Below are the records; restate word for word the lines from the first through the one containing "wrist: (993, 537)", and only those.
Entries shown section start
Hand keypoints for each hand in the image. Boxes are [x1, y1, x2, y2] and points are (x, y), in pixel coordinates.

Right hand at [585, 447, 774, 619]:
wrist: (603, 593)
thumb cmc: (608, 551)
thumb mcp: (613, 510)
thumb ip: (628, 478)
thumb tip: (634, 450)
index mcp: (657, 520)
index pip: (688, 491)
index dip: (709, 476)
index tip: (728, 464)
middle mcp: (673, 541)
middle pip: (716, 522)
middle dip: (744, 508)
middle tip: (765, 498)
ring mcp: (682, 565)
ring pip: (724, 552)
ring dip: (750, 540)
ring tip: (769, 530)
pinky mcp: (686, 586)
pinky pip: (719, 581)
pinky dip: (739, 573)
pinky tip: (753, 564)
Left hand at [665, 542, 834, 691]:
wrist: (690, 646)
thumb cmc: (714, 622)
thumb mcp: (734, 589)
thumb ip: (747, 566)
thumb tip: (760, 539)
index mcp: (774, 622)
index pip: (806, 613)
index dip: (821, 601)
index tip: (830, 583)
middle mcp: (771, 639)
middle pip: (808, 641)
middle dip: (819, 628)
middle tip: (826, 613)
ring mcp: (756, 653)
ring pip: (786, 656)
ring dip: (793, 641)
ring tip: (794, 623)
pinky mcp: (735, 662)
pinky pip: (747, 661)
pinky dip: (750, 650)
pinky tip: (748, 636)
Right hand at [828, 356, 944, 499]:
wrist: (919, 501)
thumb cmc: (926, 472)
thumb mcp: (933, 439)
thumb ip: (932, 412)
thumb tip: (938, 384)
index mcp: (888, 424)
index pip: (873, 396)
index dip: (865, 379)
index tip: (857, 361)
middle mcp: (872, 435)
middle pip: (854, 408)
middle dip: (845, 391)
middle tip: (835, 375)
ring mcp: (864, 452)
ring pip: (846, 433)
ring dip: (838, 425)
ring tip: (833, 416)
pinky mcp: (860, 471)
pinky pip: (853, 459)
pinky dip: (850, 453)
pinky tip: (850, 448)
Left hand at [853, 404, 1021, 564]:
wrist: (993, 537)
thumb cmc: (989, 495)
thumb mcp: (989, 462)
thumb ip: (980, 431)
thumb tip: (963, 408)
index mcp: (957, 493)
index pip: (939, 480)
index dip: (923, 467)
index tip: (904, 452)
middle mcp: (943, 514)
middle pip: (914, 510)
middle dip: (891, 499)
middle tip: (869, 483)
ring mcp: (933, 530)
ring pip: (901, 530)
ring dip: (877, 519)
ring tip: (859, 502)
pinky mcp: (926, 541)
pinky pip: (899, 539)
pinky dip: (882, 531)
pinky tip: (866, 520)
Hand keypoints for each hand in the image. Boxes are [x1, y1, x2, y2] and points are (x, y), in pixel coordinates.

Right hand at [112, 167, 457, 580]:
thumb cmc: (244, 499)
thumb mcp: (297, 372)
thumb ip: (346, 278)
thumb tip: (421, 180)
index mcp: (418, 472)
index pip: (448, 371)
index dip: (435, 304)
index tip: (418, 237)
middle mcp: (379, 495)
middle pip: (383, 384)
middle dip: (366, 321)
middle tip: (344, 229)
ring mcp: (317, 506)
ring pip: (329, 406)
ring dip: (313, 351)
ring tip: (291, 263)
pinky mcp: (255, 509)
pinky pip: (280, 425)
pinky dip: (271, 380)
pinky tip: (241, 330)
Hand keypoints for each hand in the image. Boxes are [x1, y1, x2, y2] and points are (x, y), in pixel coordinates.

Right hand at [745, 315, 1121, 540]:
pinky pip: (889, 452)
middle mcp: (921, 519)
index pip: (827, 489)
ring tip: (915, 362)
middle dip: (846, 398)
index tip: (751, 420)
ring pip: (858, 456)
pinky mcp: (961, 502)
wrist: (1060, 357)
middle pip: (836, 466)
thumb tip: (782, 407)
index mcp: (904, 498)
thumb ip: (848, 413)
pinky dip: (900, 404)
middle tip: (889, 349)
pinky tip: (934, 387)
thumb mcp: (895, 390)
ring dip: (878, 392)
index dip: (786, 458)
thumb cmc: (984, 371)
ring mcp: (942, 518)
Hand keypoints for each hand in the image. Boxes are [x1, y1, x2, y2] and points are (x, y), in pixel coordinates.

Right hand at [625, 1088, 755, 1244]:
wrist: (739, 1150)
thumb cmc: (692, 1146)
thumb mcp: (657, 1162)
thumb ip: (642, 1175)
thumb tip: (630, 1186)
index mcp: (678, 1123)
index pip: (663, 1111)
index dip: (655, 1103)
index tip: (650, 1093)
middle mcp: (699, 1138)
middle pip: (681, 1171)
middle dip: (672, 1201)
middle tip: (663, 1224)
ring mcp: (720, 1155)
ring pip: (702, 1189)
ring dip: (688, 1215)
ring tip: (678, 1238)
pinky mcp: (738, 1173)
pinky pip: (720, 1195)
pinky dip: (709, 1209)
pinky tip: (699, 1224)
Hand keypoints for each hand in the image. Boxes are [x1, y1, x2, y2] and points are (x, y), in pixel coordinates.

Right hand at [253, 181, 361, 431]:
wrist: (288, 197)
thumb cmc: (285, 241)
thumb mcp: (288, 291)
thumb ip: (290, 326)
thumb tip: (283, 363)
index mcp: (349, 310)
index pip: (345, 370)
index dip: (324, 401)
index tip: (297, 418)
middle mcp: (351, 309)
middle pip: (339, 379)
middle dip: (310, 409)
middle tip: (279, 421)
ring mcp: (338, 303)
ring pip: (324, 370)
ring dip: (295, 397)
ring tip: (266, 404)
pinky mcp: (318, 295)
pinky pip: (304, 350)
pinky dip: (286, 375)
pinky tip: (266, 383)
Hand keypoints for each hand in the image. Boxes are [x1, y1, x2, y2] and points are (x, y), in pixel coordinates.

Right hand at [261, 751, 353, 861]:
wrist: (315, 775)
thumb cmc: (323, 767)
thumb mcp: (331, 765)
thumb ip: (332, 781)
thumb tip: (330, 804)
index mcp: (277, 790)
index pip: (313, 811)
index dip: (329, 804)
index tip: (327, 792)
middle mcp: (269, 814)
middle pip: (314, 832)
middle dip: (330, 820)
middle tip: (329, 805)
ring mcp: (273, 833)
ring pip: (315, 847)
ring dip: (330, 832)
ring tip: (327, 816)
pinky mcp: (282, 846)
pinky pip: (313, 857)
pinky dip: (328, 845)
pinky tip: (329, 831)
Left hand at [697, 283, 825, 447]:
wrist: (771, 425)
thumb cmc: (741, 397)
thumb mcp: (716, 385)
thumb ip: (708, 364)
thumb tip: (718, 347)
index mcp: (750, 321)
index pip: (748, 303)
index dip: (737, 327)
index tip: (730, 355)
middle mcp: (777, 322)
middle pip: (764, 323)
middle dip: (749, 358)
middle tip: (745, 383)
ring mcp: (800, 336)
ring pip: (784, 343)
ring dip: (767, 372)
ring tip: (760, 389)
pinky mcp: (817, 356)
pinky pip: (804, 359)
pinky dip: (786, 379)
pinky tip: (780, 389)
Entries shown section end
Task solution =
Hand keypoints for each hand in the image. Boxes are [x1, y1, x2, y2] and points are (x, y), in pixel coordinates.

Right hand at [585, 447, 774, 619]:
wrist: (603, 593)
thumb cmc: (608, 551)
thumb mcp: (613, 510)
thumb ip: (628, 478)
thumb tip: (634, 450)
index mcp: (657, 520)
index pip: (688, 491)
index dip: (709, 476)
index tip: (728, 464)
middle mcp: (673, 541)
middle pip: (716, 522)
middle dip: (744, 508)
middle tip: (765, 498)
ring mcp: (682, 565)
ring pip: (724, 552)
ring dip: (750, 540)
ring tip: (769, 530)
pinky mcp: (686, 586)
pinky pip: (719, 581)
pinky dip: (739, 573)
pinky tip: (753, 564)
Left hand at [665, 542, 834, 691]:
wrist: (690, 646)
thumb cmc: (714, 622)
thumb mcp: (734, 589)
thumb ip: (747, 566)
thumb tip: (760, 539)
index mcp: (774, 622)
index pip: (806, 613)
index dip: (821, 601)
index tip: (830, 583)
middle mcp: (771, 639)
middle pip: (808, 641)
middle dip: (819, 628)
middle tip: (826, 613)
ring mcp: (756, 653)
ring pip: (786, 656)
ring dip: (793, 641)
ring tip: (794, 623)
pinky mcp: (735, 662)
pinky pip: (747, 661)
pinky dip: (750, 650)
pinky tip: (748, 636)
Right hand at [828, 356, 944, 499]:
wrist: (919, 501)
thumb cmc: (926, 472)
thumb mcp: (933, 439)
thumb ip: (932, 412)
thumb tip: (938, 384)
index mcp: (888, 424)
index pip: (873, 396)
index dip: (865, 379)
index tip: (857, 361)
middle mcp: (872, 435)
middle pip: (854, 408)
middle dip: (845, 391)
middle tip: (835, 375)
ring mcp: (864, 452)
ring pip: (846, 433)
ring dip: (838, 425)
ring tip: (833, 416)
pinky mcp: (860, 471)
pinky pip: (853, 459)
pinky dip: (850, 453)
pinky tip: (850, 448)
Left hand at [853, 404, 1021, 564]:
wrist: (993, 537)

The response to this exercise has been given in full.